- 阅读材料
* * *

ReplicaManager#fetchOffsetForTimestamp方法

def fetchOffsetForTimestamp(topicPartition: TopicPartition,
                              timestamp: Long,
                              isolationLevel: Option[IsolationLevel],
                              currentLeaderEpoch: Optional[Integer],
                              fetchOnlyFromLeader: Boolean): TimestampOffset = {
    val partition = getPartitionOrException(topicPartition, expectLeader = fetchOnlyFromLeader)
    partition.fetchOffsetForTimestamp(timestamp, isolationLevel, currentLeaderEpoch, fetchOnlyFromLeader)
  }

Partition#fetchOffsetForTimestamp方法

  def fetchOffsetForTimestamp(timestamp: Long,
                              isolationLevel: Option[IsolationLevel],
                              currentLeaderEpoch: Optional[Integer],
                              fetchOnlyFromLeader: Boolean): TimestampOffset = inReadLock(leaderIsrUpdateLock) {
    // decide whether to only fetch from leader
    val localReplica = localReplicaWithEpochOrException(currentLeaderEpoch, fetchOnlyFromLeader)

    val lastFetchableOffset = isolationLevel match {
      case Some(IsolationLevel.READ_COMMITTED) => localReplica.lastStableOffset.messageOffset
      case Some(IsolationLevel.READ_UNCOMMITTED) => localReplica.highWatermark.messageOffset
      case None => localReplica.logEndOffset.messageOffset
    }

    if (timestamp == ListOffsetRequest.LATEST_TIMESTAMP) {
      TimestampOffset(RecordBatch.NO_TIMESTAMP, lastFetchableOffset)
    } else {
      def allowed(timestampOffset: TimestampOffset): Boolean =
        timestamp == ListOffsetRequest.EARLIEST_TIMESTAMP || timestampOffset.offset < lastFetchableOffset

      val fetchedOffset = logManager.getLog(topicPartition).flatMap { log =>
//调用Log#fetchOffsetForTimestamp方法
        log.fetchOffsetsByTimestamp(timestamp)
      }

      fetchedOffset.filter(allowed).getOrElse(TimestampOffset.Unknown)

* * *

- 书面练习
请续写上方关于 fetchOffsetForTimestamp 方法的源码片段，从它最后一行之后写起。

- 所列数据
* * *

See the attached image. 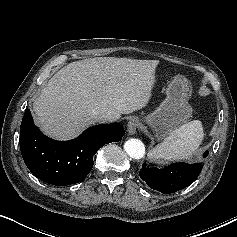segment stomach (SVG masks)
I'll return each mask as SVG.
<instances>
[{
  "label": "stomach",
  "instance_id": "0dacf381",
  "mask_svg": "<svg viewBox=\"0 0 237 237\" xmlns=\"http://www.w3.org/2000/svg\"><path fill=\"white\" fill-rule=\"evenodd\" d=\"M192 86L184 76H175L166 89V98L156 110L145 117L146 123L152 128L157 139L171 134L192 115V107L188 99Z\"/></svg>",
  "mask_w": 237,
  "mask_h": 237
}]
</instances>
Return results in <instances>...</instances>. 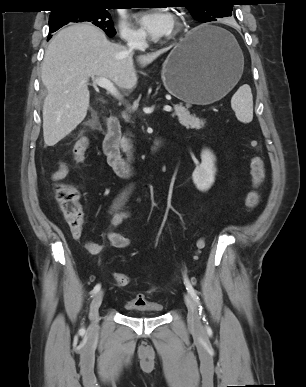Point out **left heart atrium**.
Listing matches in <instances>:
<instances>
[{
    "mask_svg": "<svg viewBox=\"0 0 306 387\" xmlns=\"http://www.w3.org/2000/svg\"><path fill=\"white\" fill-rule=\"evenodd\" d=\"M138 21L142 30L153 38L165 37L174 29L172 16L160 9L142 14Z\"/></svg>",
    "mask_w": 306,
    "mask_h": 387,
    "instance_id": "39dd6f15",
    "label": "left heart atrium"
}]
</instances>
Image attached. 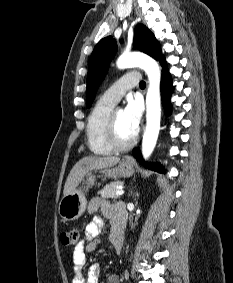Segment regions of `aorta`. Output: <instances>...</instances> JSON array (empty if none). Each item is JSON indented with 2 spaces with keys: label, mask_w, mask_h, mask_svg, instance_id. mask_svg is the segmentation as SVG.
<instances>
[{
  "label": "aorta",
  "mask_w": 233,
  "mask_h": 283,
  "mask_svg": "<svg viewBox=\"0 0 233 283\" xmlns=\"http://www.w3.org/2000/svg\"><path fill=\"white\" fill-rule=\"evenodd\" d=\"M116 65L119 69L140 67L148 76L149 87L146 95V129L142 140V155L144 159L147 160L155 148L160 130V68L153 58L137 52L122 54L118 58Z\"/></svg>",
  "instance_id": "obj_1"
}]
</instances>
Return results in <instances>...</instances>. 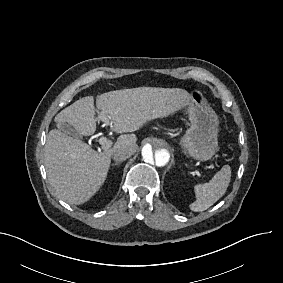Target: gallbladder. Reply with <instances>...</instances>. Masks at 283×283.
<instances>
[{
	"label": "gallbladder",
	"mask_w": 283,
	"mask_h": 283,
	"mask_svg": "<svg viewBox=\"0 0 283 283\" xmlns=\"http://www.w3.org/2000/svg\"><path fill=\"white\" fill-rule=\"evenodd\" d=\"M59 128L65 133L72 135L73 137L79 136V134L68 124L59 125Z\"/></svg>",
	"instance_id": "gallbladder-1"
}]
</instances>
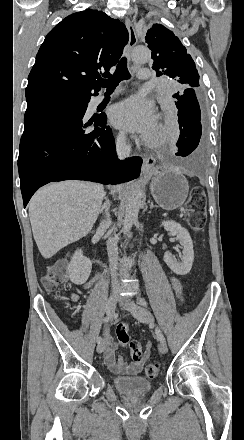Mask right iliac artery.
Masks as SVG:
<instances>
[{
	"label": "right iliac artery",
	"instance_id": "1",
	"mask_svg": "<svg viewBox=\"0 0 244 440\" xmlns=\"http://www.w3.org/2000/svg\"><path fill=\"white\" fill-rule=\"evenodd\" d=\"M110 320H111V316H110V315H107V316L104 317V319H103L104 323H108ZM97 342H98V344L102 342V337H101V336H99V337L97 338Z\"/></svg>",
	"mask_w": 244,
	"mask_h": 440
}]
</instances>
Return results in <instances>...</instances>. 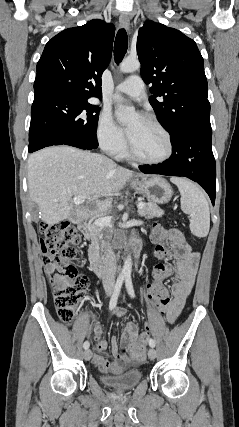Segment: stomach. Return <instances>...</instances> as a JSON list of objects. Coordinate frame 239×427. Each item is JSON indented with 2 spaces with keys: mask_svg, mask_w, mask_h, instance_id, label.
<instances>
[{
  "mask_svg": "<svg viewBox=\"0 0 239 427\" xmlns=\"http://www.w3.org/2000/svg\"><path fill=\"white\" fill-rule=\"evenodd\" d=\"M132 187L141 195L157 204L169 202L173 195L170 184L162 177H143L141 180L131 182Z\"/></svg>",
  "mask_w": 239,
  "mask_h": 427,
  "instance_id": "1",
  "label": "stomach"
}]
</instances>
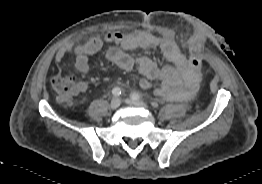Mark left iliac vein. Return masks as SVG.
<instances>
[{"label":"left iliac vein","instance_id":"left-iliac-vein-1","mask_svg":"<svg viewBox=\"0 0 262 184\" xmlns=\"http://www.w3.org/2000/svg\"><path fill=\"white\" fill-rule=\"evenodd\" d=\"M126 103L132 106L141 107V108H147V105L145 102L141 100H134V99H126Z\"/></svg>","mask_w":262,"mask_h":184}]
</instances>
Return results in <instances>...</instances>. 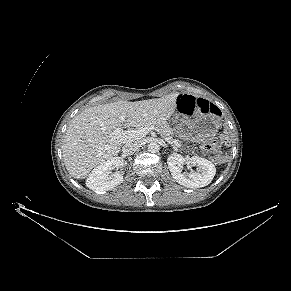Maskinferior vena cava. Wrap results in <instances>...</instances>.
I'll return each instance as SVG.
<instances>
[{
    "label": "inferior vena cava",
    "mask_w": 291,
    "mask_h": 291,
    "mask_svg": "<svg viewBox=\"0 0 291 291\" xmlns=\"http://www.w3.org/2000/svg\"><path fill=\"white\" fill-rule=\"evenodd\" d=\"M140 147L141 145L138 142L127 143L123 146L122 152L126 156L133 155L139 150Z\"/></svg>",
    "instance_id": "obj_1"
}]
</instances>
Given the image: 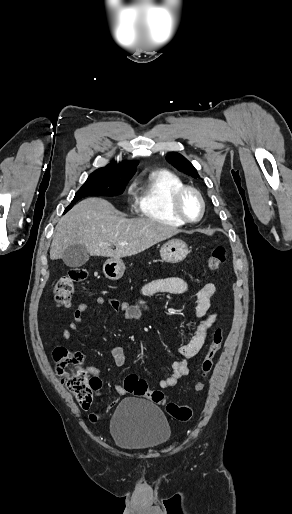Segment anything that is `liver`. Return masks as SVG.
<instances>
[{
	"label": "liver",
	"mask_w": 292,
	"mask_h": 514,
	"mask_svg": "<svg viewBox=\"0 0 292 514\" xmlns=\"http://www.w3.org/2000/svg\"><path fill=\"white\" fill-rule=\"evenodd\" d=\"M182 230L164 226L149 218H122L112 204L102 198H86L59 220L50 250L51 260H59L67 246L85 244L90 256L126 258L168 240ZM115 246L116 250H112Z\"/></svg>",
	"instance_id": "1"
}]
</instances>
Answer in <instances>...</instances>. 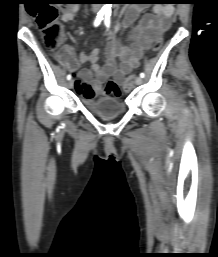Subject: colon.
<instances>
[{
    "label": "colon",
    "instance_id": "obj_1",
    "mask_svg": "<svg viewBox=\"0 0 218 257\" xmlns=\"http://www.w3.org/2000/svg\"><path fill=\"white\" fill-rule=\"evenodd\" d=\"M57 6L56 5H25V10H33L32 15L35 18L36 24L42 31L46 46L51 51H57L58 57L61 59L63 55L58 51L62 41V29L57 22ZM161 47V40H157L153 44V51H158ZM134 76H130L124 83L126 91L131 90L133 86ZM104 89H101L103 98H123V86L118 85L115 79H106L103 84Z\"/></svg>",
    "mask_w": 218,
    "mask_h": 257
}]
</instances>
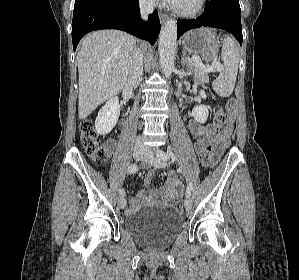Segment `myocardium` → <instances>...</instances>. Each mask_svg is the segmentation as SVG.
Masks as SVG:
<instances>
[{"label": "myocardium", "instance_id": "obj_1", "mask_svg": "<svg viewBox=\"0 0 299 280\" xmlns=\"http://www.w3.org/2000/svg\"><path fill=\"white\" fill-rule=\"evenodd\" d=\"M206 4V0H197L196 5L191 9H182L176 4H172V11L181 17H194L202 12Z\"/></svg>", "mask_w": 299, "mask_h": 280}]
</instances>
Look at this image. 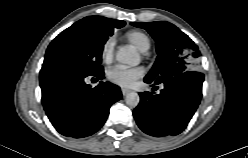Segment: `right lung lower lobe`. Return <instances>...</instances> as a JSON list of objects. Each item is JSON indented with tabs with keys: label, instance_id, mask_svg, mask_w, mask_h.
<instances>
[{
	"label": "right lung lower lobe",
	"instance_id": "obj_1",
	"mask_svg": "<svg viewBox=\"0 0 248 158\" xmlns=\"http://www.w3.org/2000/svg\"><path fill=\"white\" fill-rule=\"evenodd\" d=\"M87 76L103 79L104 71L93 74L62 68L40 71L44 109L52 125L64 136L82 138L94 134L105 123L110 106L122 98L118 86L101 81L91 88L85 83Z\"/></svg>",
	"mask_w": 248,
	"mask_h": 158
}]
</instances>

* * *

- 参考答案
    }
  }

Log#fetchOffsetForTimestamp方法 

/**
   * Get an offset based on the given timestamp
   * The offset returned is the offset of the first message whose timestamp is greater than or equals to the
   * given timestamp.
   *
   * If no such message is found, the log end offset is returned.
   *
   * `NOTE:` OffsetRequest V0 does not use this method, the behavior of OffsetRequest V0 remains the same as before
   * , i.e. it only gives back the timestamp based on the last modification time of the log segments.
   *
   * @param targetTimestamp The given timestamp for offset fetching.
   * @return The offset of the first message whose timestamp is greater than or equals to the given timestamp.
   *         None if no such message is found.
   */
  def fetchOffsetsByTimestamp(targetTimestamp: Long): Option[TimestampOffset] = {
    maybeHandleIOException(s"Error while fetching offset by timestamp for $topicPartition in dir ${dir.getParent}") {
      debug(s"Searching offset for timestamp $targetTimestamp")

      if (config.messageFormatVersion < KAFKA_0_10_0_IV0 &&
        targetTimestamp != ListOffsetRequest.EARLIEST_TIMESTAMP &&
        targetTimestamp != ListOffsetRequest.LATEST_TIMESTAMP)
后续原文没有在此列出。